An explanation of the differential tariff, by which most of the enactments give the west country consumers so marked an advantage over those on the east coast, is suggested by the editor of the eleventh volume of the Accounts of the Lord High Treasurer. “Perhaps”, he says, “one reason why the price of wine was thus regulated, was that English pirates were in the habit of frequenting the West Coast and selling wine there at an absurdly small figure. Randolph, the English Ambassador, writes to Cecil in October, 1564, that an English pirate called White was selling wine ‘ better cheape ’ than his correspondent could drink London beer in his own house. was probably with the view of preventing such practices that the proclamation was now made, so as to give the public no inducement to buy from the pirate rather than from the ordinary trader.” But, apart from any such cause, the shorter voyage from either the Gironde or the Charente ports to the west coast of Scotland, as compared with that to the harbours on the Forth, seems sufficient to account for the difference in prices and to justify it.

An ordinance published by the Privy Council in 1562 indicates an important modification in the Lords’ views concerning the wine trade. The first cause of it was their “understanding” that the fine coined money of the realm in both gold and silver was being carried out of the country by traders generally, but more especially by those who brought home wine from Bordeaux, the Charente district, and other parts beyond the seas; and that in consequence of this exportation good money was growing scant, and the price of all kinds of victuals daily increasing by reason of this scarcity; They argued that, if the trade were restricted wines would fall in price, and the money obtained for them be bestowed upon wares within the realm, with the desirable result that the good money would remain amongst the lieges, and the cost of all kinds of commodities decrease daily. To further these objects they again fixed a tariff of charges. The fact of their bringing them down to very nearly what they had been in 1552 shows that there must have been a very considerable rise during the decade to justify complaints and to call for official interference. A drastic remedy for the dearth of money was provided by a further clause of the same Act. It obliged foreign importers of wine to spend what they had obtained for it on other merchandise within the realm, and it forbade their carrying away “any kind of money, gold or silver, coined or uncoined ”, under pain of confiscation. In order to secure the obviously difficult execution of this new law, searchers were appointed and instructed to “search diligently at every port and haven within the kingdom.

By1566 there had been an advance to thirty-six and thirty-two pounds per tun, and to sixteenpence and fourteenpence per pint, of Bordeaux and Charente wines respectively. In subsequent years, however, the rise was far more considerable as well as less gradual.
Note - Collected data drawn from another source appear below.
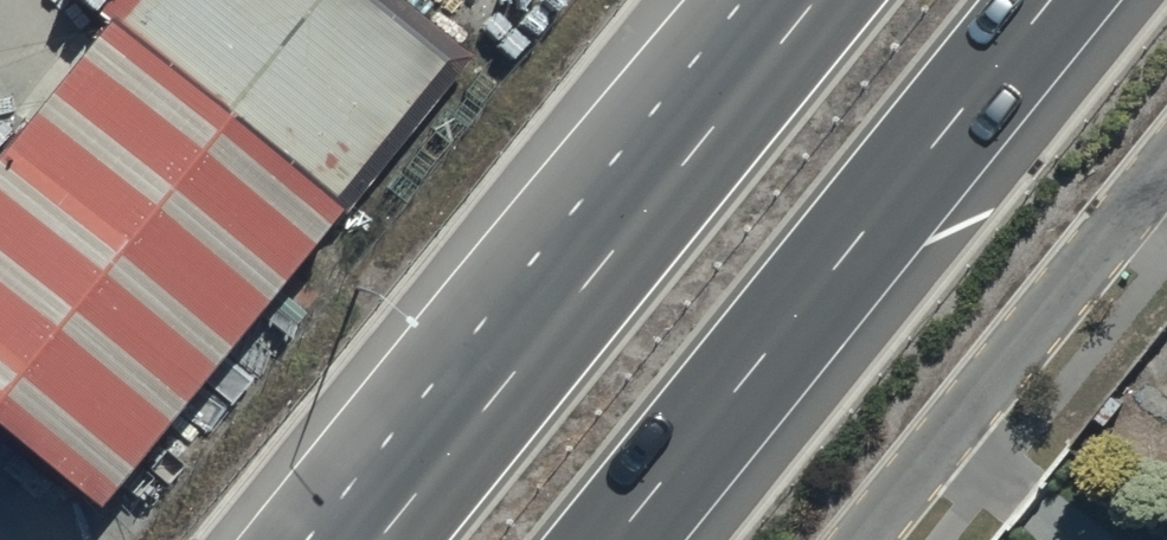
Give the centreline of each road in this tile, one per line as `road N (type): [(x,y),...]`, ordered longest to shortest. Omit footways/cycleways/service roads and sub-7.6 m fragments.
road 1 (trunk): [(265,539),(717,0)]
road 2 (trunk): [(1058,0),(623,539)]
road 3 (trunk): [(369,539),(803,0)]
road 4 (residential): [(1166,159),(861,539)]

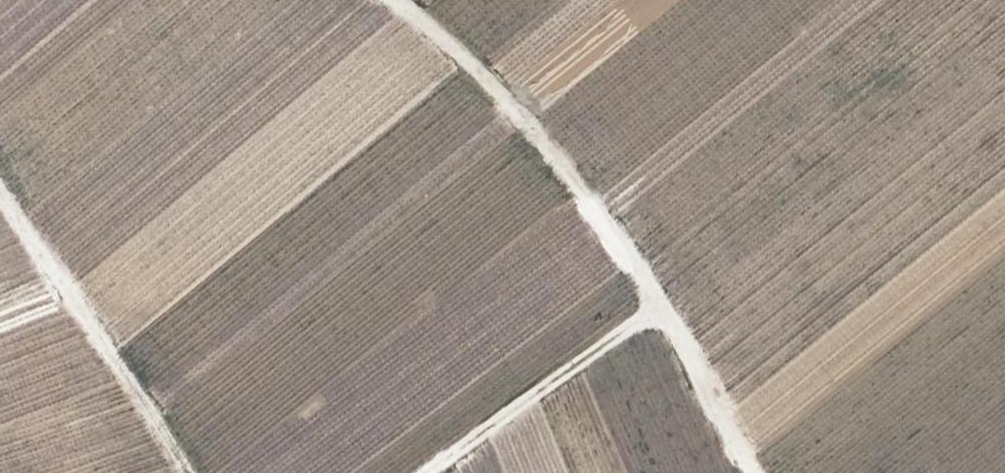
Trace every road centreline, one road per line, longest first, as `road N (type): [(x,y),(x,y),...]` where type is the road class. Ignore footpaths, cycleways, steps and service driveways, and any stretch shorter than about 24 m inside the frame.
road 1 (track): [(394,0),(514,100),(605,198),(758,472)]
road 2 (track): [(187,472),(0,189)]
road 3 (track): [(421,472),(661,299)]

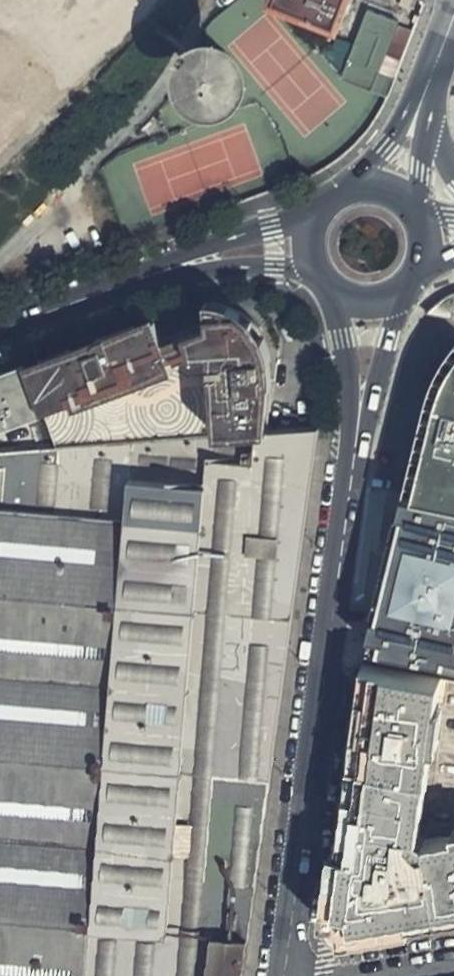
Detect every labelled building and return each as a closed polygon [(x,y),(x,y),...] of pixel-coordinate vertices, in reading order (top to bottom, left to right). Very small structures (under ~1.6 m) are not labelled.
[(275,9),(333,31),(345,0),(279,0),(275,9)] [(417,18),(420,10),(404,4),(401,12),(417,18)] [(413,30),(367,12),(355,45),(342,78),(386,96),(413,30)] [(426,313),(449,319),(452,294),(436,303),(426,313)] [(261,433),(269,432),(276,369),(275,349),(271,335),(265,322),(257,310),(250,302),(246,299),(236,297),(225,296),(211,297),(216,310),(238,300),(249,313),(256,323),(259,328),(261,334),(264,340),(265,345),(267,350),(269,356),(269,380),(260,380),(261,433)] [(113,342),(109,331),(93,337),(97,349),(29,373),(42,408),(57,446),(261,433),(260,380),(269,380),(269,356),(267,350),(265,345),(264,340),(261,334),(259,328),(256,323),(249,313),(238,300),(216,310),(222,325),(170,345),(165,330),(162,323),(113,342)] [(222,325),(216,310),(165,330),(170,345),(222,325)] [(162,323),(158,312),(109,331),(113,342),(162,323)] [(97,349),(93,337),(25,361),(26,364),(29,373),(97,349)] [(453,344),(441,364),(435,376),(429,389),(425,404),(403,494),(414,497),(437,404),(438,398),(447,378),(453,364),(453,342),(453,344)] [(25,362),(0,371),(0,424),(10,422),(42,408),(29,373),(26,364),(25,362)] [(447,378),(438,398),(437,404),(414,497),(453,505),(453,364),(447,378)] [(251,923),(319,428),(269,432),(261,433),(57,446),(0,450),(0,975),(244,975),(251,923)] [(414,497),(396,588),(453,600),(453,505),(414,497)] [(372,649),(453,664),(453,600),(396,588),(371,583),(365,648),(372,649)] [(422,839),(416,834),(442,678),(370,666),(359,765),(348,762),(345,762),(323,916),(340,918),(342,933),(388,926),(453,915),(453,834),(422,839)] [(364,666),(348,762),(359,765),(370,666),(364,666)]
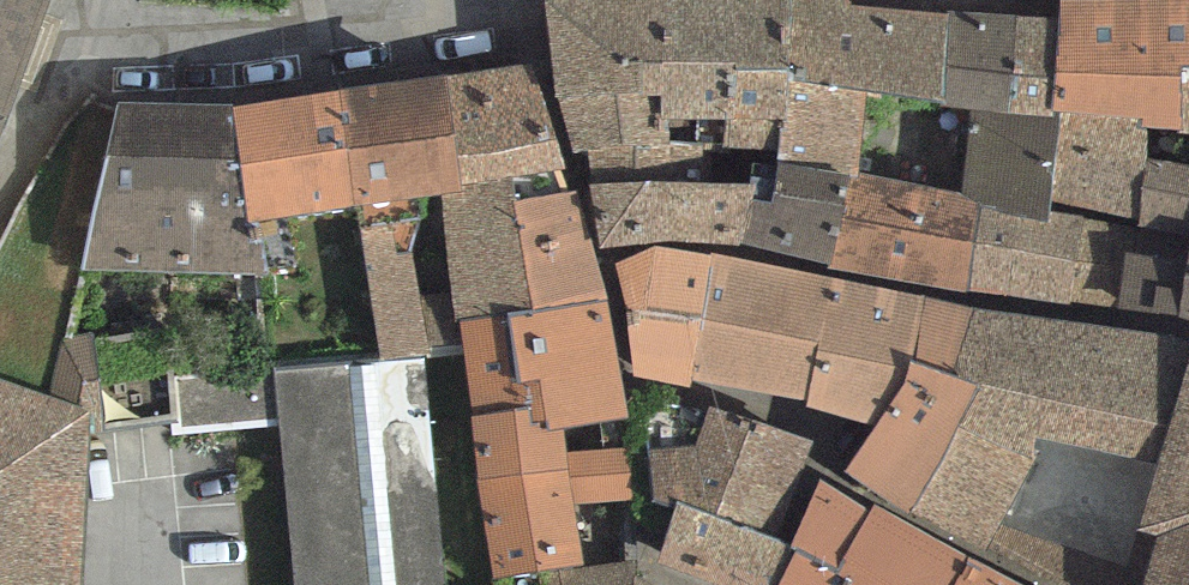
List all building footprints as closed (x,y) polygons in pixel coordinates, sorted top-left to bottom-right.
[(49,0),(0,0),(0,137),(49,0)] [(701,184),(701,145),(660,143),(663,116),(664,0),(545,0),(554,69),(575,153),(591,150),(592,185),(701,184)] [(663,116),(660,143),(701,145),(723,145),(730,68),(792,69),(793,0),(664,0),(663,116)] [(949,12),(851,6),(849,0),(793,0),(792,69),(791,83),(866,91),(942,100),(949,12)] [(1058,1),(1057,18),(1052,108),(1061,110),(1149,128),(1180,134),(1180,67),(1188,66),(1188,0),(1112,0),(1058,1)] [(1052,108),(1057,18),(949,12),(942,100),(942,109),(970,112),(1050,120),(1052,108)] [(537,63),(450,73),(461,187),(512,178),(566,169),(537,63)] [(1180,67),(1180,134),(1188,135),(1188,66),(1180,67)] [(859,174),(866,91),(791,83),(792,69),(730,68),(723,145),(780,151),(777,164),(848,172),(859,174)] [(450,73),(343,90),(353,207),(461,187),(450,73)] [(343,90),(235,105),(248,220),(260,218),(353,207),(343,90)] [(235,105),(117,103),(80,267),(265,273),(260,218),(248,220),(235,105)] [(1050,120),(970,112),(963,191),(983,195),(980,208),(1047,220),(1049,200),(1061,110),(1052,108),(1050,120)] [(1061,110),(1049,200),(1139,216),(1146,160),(1149,128),(1061,110)] [(1146,160),(1139,216),(1136,253),(1188,259),(1188,258),(1188,166),(1146,160)] [(833,263),(848,172),(777,164),(774,203),(753,198),(744,244),(827,262),(833,263)] [(827,262),(826,268),(966,292),(980,208),(983,195),(963,191),(859,174),(848,172),(833,263),(827,262)] [(515,201),(512,178),(461,187),(353,207),(380,361),(460,350),(456,319),(531,310),(523,252),(515,201)] [(753,198),(755,186),(701,184),(592,185),(601,247),(672,240),(744,244),(753,198)] [(579,193),(515,201),(523,252),(589,240),(579,193)] [(980,208),(966,292),(1116,311),(1125,249),(1136,253),(1139,216),(1049,200),(1047,220),(980,208)] [(523,252),(531,310),(606,300),(589,240),(523,252)] [(690,388),(691,379),(710,257),(656,246),(615,263),(633,377),(690,388)] [(1188,259),(1136,253),(1125,249),(1116,311),(1177,317),(1188,320),(1188,258),(1188,259)] [(805,406),(833,279),(711,254),(710,257),(691,379),(805,406)] [(954,376),(974,307),(924,297),(833,279),(805,406),(875,426),(906,382),(910,361),(954,376)] [(563,426),(629,419),(606,300),(531,310),(456,319),(460,350),(472,414),(544,405),(548,427),(563,426)] [(974,307),(954,376),(979,385),(961,418),(911,511),(984,552),(1000,523),(1047,438),(1157,464),(1138,529),(1155,534),(1144,574),(1141,584),(1188,584),(1188,338),(974,307)] [(67,333),(69,371),(137,368),(135,331),(67,333)] [(275,370),(171,374),(173,433),(280,426),(292,584),(446,584),(427,360),(275,370)] [(954,376),(910,361),(906,382),(875,426),(844,471),(911,511),(961,418),(979,385),(954,376)] [(90,408),(0,381),(0,584),(83,584),(90,408)] [(544,405),(472,414),(493,578),(584,565),(574,505),(637,498),(631,448),(568,453),(563,426),(548,427),(544,405)] [(813,442),(710,407),(647,407),(653,503),(674,509),(678,501),(776,534),(813,442)] [(820,481),(791,547),(796,552),(778,584),(849,584),(853,578),(837,572),(871,510),(820,481)] [(674,509),(657,563),(716,584),(778,584),(796,552),(791,547),(776,534),(678,501),(674,509)] [(969,557),(875,505),(871,510),(837,572),(853,578),(849,584),(954,584),(969,557)] [(1000,523),(984,552),(1044,584),(1141,584),(1144,574),(1000,523)] [(969,557),(954,584),(1021,584),(969,557)] [(495,584),(645,584),(637,579),(635,560),(584,565),(493,578),(495,584)]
Thus, in 1578 Bordeaux wine cost fifty pounds per tun and two shillings per pint;but the retail price had leapt to three shillings and fourpence in 1585, to double that amount ten years later, and to eight shillings per pint in 1598. In the last year of the century, however, there was a slight diminution, for at that date Sir John Carmichael obtained a commission from His Majesty against such inhabitants of the Burgh of Dumfries as sold wine at higher prices than five shillings a pint. But when almost immediately after this a tax of twenty-one pounds per tun was imposed “ for the help and supply of His Highness’s honourable necessities”, an increase of twelve pence per pint was sanctioned. In consequence of this the price of wine at the beginning of the seventeenth century was almost exactly twelve times as much as it had been fifty years earlier.